§ Dataset excerpts:

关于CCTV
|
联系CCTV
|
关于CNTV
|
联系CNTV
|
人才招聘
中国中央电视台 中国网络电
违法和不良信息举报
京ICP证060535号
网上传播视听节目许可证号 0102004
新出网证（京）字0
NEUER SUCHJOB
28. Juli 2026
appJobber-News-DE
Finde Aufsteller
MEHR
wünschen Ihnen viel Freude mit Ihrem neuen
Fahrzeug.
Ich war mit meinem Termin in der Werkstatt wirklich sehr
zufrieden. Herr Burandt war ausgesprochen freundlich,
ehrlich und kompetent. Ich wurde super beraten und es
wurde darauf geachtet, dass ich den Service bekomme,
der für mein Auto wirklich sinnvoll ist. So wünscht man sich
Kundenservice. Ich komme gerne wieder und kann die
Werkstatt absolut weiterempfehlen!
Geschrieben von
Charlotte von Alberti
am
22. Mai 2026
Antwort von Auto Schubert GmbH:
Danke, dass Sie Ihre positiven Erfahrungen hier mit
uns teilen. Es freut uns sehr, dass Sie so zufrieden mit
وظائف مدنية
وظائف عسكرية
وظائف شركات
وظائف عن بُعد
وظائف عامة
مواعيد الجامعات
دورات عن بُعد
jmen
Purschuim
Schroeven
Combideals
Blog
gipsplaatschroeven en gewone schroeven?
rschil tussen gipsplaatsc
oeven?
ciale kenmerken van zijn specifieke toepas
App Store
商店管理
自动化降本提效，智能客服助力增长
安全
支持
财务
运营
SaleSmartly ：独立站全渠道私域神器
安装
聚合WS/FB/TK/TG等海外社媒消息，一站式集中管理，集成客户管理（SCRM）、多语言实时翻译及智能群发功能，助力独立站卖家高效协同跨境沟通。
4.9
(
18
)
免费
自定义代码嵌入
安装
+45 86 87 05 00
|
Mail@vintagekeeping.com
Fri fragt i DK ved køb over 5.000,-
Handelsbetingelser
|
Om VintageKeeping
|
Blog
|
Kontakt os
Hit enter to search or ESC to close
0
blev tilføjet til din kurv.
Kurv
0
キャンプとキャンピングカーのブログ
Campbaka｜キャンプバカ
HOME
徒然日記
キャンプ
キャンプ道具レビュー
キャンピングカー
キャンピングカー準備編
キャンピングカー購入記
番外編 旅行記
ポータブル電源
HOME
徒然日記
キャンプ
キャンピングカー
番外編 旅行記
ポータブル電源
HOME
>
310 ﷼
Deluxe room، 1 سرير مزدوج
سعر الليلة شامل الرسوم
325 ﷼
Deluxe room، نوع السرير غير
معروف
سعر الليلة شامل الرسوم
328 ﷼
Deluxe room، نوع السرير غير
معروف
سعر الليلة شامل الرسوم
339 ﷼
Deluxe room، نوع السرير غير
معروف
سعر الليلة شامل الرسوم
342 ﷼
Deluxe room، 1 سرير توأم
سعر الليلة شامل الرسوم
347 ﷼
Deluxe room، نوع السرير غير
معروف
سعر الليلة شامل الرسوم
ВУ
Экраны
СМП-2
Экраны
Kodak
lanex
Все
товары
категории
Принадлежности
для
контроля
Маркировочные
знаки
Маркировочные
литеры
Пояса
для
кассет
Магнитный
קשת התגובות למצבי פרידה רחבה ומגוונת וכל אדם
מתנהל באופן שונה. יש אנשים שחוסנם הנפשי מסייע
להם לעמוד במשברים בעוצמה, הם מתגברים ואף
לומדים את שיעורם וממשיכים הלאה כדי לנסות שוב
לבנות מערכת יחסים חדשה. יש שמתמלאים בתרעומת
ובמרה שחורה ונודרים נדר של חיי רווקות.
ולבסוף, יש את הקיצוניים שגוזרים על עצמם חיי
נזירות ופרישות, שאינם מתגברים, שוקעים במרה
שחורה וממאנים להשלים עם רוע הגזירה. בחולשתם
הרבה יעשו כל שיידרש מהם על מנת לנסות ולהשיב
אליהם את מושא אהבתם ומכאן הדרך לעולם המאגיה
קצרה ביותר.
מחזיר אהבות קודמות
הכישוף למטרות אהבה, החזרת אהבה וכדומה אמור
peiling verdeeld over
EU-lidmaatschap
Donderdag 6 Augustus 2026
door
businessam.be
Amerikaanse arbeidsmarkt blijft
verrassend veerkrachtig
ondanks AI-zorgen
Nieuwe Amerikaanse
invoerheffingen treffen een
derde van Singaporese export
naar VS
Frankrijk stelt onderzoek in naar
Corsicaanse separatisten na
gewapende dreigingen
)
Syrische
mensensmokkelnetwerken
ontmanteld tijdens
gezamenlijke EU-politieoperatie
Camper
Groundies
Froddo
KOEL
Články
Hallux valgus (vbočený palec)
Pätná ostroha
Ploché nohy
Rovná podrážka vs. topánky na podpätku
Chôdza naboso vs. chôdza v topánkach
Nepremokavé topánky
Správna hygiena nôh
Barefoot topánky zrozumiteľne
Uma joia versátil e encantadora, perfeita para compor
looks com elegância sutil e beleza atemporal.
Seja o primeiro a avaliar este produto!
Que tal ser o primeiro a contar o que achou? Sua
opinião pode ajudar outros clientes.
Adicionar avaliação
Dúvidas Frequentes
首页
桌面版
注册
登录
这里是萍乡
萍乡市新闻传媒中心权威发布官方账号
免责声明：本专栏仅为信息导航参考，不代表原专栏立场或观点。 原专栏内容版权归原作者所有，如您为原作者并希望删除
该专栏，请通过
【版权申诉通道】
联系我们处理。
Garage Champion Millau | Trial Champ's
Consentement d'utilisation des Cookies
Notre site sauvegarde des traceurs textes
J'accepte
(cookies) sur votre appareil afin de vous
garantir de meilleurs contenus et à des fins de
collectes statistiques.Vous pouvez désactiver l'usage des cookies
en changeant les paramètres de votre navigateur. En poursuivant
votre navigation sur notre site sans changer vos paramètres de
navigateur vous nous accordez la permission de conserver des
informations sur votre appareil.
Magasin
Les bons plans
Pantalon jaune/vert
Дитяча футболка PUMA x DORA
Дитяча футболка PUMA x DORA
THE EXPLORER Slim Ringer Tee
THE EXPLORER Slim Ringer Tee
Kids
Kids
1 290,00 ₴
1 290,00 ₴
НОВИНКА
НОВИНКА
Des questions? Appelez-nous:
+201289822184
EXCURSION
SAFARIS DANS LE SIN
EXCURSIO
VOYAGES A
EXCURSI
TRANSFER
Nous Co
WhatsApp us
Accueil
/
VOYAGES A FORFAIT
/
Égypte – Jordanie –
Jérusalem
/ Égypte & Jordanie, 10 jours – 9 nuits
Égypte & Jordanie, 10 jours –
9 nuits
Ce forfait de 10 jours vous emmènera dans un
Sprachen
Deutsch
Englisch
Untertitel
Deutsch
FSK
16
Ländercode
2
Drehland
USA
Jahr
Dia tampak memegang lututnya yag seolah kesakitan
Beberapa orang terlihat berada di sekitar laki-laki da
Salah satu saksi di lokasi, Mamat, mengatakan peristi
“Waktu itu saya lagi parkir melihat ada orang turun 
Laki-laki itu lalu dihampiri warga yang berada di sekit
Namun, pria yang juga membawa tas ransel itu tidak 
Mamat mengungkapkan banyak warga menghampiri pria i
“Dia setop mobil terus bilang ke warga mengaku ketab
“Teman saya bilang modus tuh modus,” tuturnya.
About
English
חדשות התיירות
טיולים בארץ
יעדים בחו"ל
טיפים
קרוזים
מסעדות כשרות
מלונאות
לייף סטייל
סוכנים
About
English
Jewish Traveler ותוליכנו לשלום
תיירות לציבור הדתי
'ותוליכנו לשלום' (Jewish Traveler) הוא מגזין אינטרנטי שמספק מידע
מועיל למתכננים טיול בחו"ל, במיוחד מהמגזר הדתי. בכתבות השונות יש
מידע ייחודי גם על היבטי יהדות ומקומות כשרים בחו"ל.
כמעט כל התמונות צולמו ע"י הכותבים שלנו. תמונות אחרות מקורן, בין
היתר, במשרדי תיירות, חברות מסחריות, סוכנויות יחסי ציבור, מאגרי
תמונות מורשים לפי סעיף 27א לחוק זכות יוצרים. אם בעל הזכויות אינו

§ Task requirements: Lines containing the word "primeiro" must all be returned from the material above.

§ Your solution:
Seja o primeiro a avaliar este produto!
Que tal ser o primeiro a contar o que achou? Sua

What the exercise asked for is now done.